The field of the present invention relates to a robotic system and robotic end-effector, and more particularly to one capable of high speed manipulation of objects with variable or undefined shape, structure, or size.
In the realm of robotic pick-and-place applications there has been a central focus on performing well-defined, repeatable tasks. This paradigm is fundamentally predictable and specific. Classical computation is adept at processing a precise list of instructions. As a result, technologies have been developed for a narrow range of applications allowing for the interaction with the real world. One such subset is robotic end-effectors for manipulation of objects. An example may be found in food handling applications. Although small variations may exist, the rules for any given operation tend to be very precise and the target object is well-defined. Pick-and-place grasping can be found in numerous industries, but commodity-based grasping is typically designed to leave no trace of handling. Applications exist where destructive methods of grasping can be utilized, one such field is waste handling.
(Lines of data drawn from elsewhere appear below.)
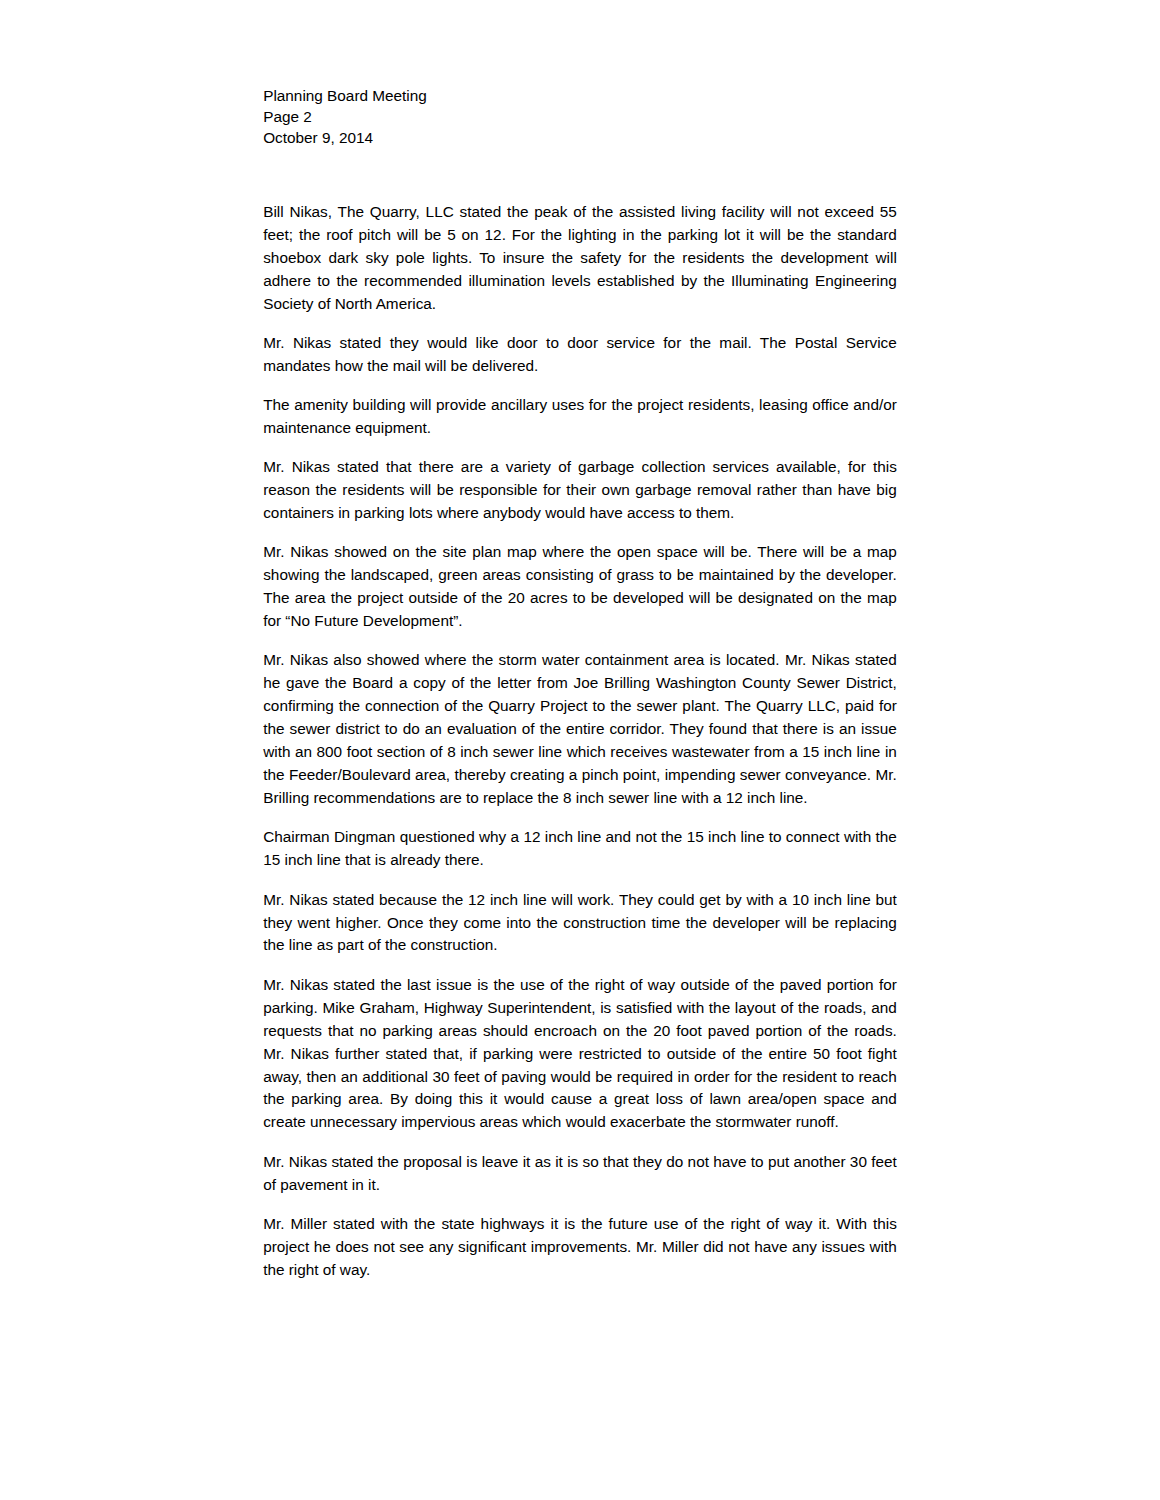Planning Board Meeting
Page 2
October 9, 2014
Bill Nikas, The Quarry, LLC stated the peak of the assisted living facility will not exceed 55 feet; the roof pitch will be 5 on 12. For the lighting in the parking lot it will be the standard shoebox dark sky pole lights. To insure the safety for the residents the development will adhere to the recommended illumination levels established by the Illuminating Engineering Society of North America.
Mr. Nikas stated they would like door to door service for the mail. The Postal Service mandates how the mail will be delivered.
The amenity building will provide ancillary uses for the project residents, leasing office and/or maintenance equipment.
Mr. Nikas stated that there are a variety of garbage collection services available, for this reason the residents will be responsible for their own garbage removal rather than have big containers in parking lots where anybody would have access to them.
Mr. Nikas showed on the site plan map where the open space will be. There will be a map showing the landscaped, green areas consisting of grass to be maintained by the developer. The area the project outside of the 20 acres to be developed will be designated on the map for “No Future Development”.
Mr. Nikas also showed where the storm water containment area is located. Mr. Nikas stated he gave the Board a copy of the letter from Joe Brilling Washington County Sewer District, confirming the connection of the Quarry Project to the sewer plant. The Quarry LLC, paid for the sewer district to do an evaluation of the entire corridor. They found that there is an issue with an 800 foot section of 8 inch sewer line which receives wastewater from a 15 inch line in the Feeder/Boulevard area, thereby creating a pinch point, impending sewer conveyance. Mr. Brilling recommendations are to replace the 8 inch sewer line with a 12 inch line.
Chairman Dingman questioned why a 12 inch line and not the 15 inch line to connect with the 15 inch line that is already there.
Mr. Nikas stated because the 12 inch line will work. They could get by with a 10 inch line but they went higher. Once they come into the construction time the developer will be replacing the line as part of the construction.
Mr. Nikas stated the last issue is the use of the right of way outside of the paved portion for parking. Mike Graham, Highway Superintendent, is satisfied with the layout of the roads, and requests that no parking areas should encroach on the 20 foot paved portion of the roads. Mr. Nikas further stated that, if parking were restricted to outside of the entire 50 foot fight away, then an additional 30 feet of paving would be required in order for the resident to reach the parking area. By doing this it would cause a great loss of lawn area/open space and create unnecessary impervious areas which would exacerbate the stormwater runoff.
Mr. Nikas stated the proposal is leave it as it is so that they do not have to put another 30 feet of pavement in it.
Mr. Miller stated with the state highways it is the future use of the right of way it. With this project he does not see any significant improvements. Mr. Miller did not have any issues with the right of way.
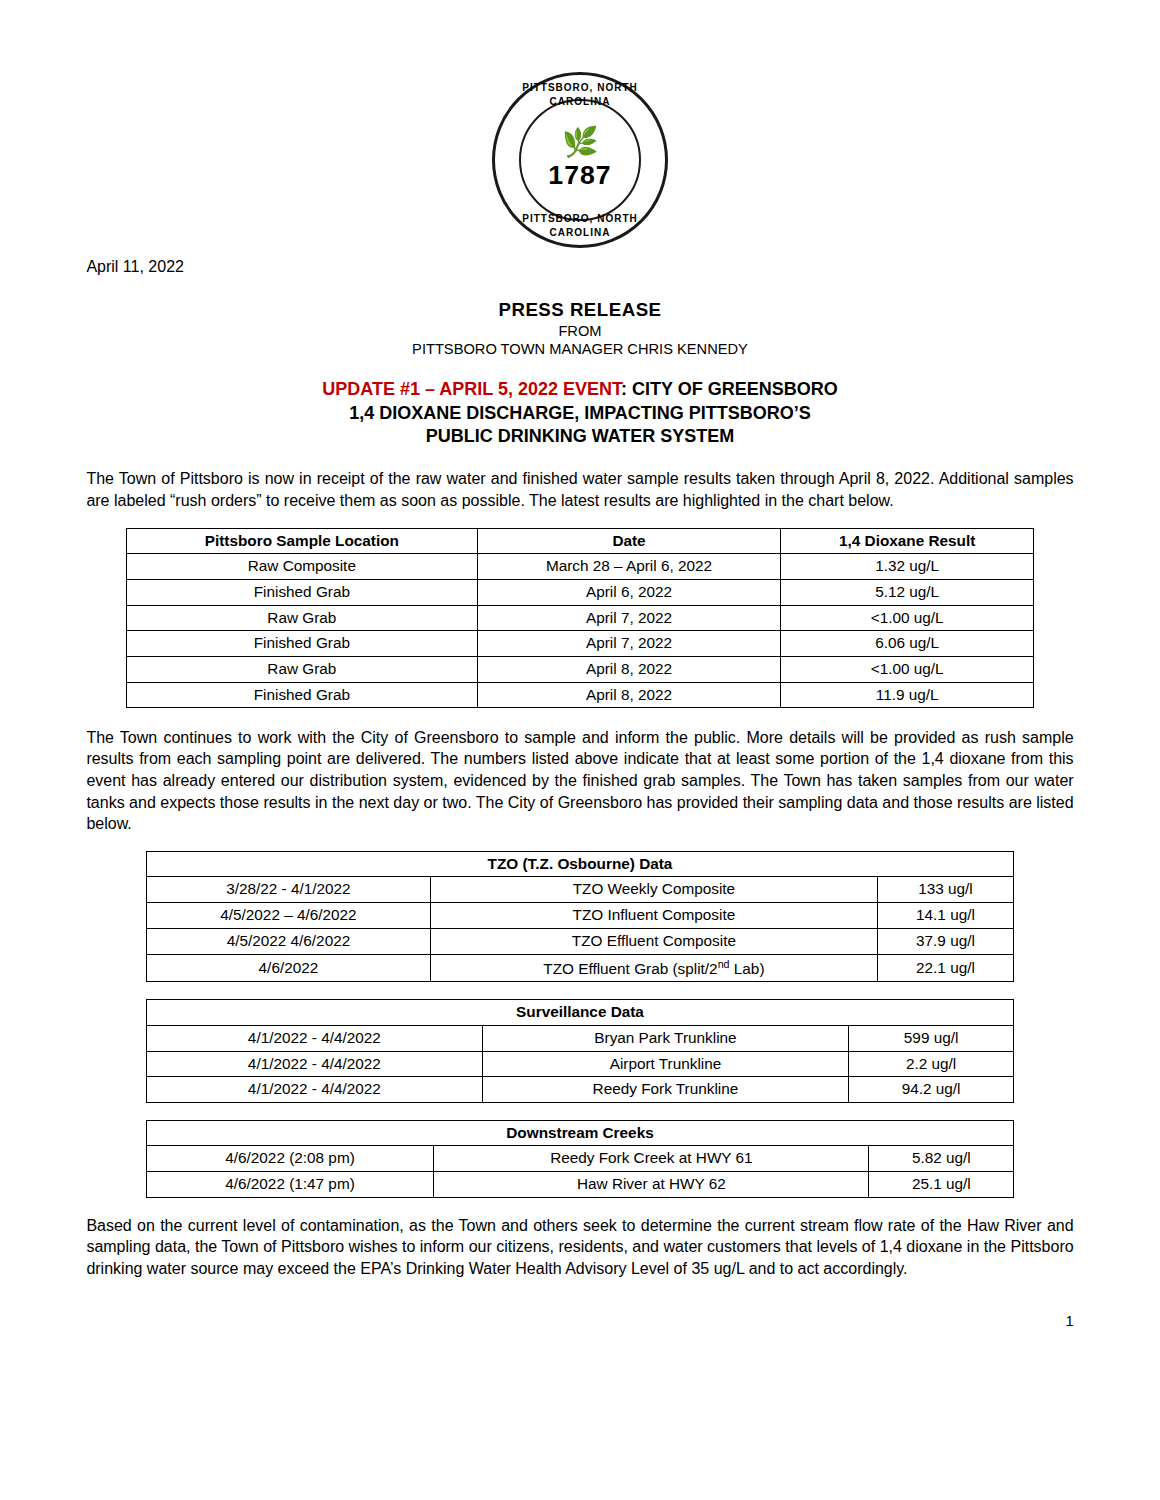PITTSBORO, NORTH CAROLINA
🌿
1787
PITTSBORO, NORTH CAROLINA
April 11, 2022
PRESS RELEASE
FROM
PITTSBORO TOWN MANAGER CHRIS KENNEDY
UPDATE #1 – APRIL 5, 2022 EVENT: CITY OF GREENSBORO
1,4 DIOXANE DISCHARGE, IMPACTING PITTSBORO’S
PUBLIC DRINKING WATER SYSTEM
The Town of Pittsboro is now in receipt of the raw water and finished water sample results taken through April 8, 2022. Additional samples are labeled “rush orders” to receive them as soon as possible. The latest results are highlighted in the chart below.
| Pittsboro Sample Location | Date | 1,4 Dioxane Result |
| --- | --- | --- |
| Raw Composite | March 28 – April 6, 2022 | 1.32 ug/L |
| Finished Grab | April 6, 2022 | 5.12 ug/L |
| Raw Grab | April 7, 2022 | <1.00 ug/L |
| Finished Grab | April 7, 2022 | 6.06 ug/L |
| Raw Grab | April 8, 2022 | <1.00 ug/L |
| Finished Grab | April 8, 2022 | 11.9 ug/L |
The Town continues to work with the City of Greensboro to sample and inform the public. More details will be provided as rush sample results from each sampling point are delivered. The numbers listed above indicate that at least some portion of the 1,4 dioxane from this event has already entered our distribution system, evidenced by the finished grab samples. The Town has taken samples from our water tanks and expects those results in the next day or two. The City of Greensboro has provided their sampling data and those results are listed below.
| TZO (T.Z. Osbourne) Data |
| --- |
| 3/28/22 - 4/1/2022 | TZO Weekly Composite | 133 ug/l |
| 4/5/2022 – 4/6/2022 | TZO Influent Composite | 14.1 ug/l |
| 4/5/2022 4/6/2022 | TZO Effluent Composite | 37.9 ug/l |
| 4/6/2022 | TZO Effluent Grab (split/2 nd Lab) | 22.1 ug/l |
| Surveillance Data |
| --- |
| 4/1/2022 - 4/4/2022 | Bryan Park Trunkline | 599 ug/l |
| 4/1/2022 - 4/4/2022 | Airport Trunkline | 2.2 ug/l |
| 4/1/2022 - 4/4/2022 | Reedy Fork Trunkline | 94.2 ug/l |
| Downstream Creeks |
| --- |
| 4/6/2022 (2:08 pm) | Reedy Fork Creek at HWY 61 | 5.82 ug/l |
| 4/6/2022 (1:47 pm) | Haw River at HWY 62 | 25.1 ug/l |
Based on the current level of contamination, as the Town and others seek to determine the current stream flow rate of the Haw River and sampling data, the Town of Pittsboro wishes to inform our citizens, residents, and water customers that levels of 1,4 dioxane in the Pittsboro drinking water source may exceed the EPA’s Drinking Water Health Advisory Level of 35 ug/L and to act accordingly.
1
Increases in computation power has led to the expansion of deep learning algorithms. In this paradigm the computer program is much more abstract and the inputs are no longer discrete, such as image recognition. Advancements in this field have numerous industrial applications. One such industry is recycling, the sorting of recycled materials. The nature of recycling is unpredictable with materials varying largely by region and have extreme variations even within that subset. The mechanical component of the robotic system is becoming a limiting factor of these robotic systems. The present inventors have recognized that similar to the shift in software, mechanical technologies need be developed to interact with objects of unpredictable size, shape, orientation, and composition.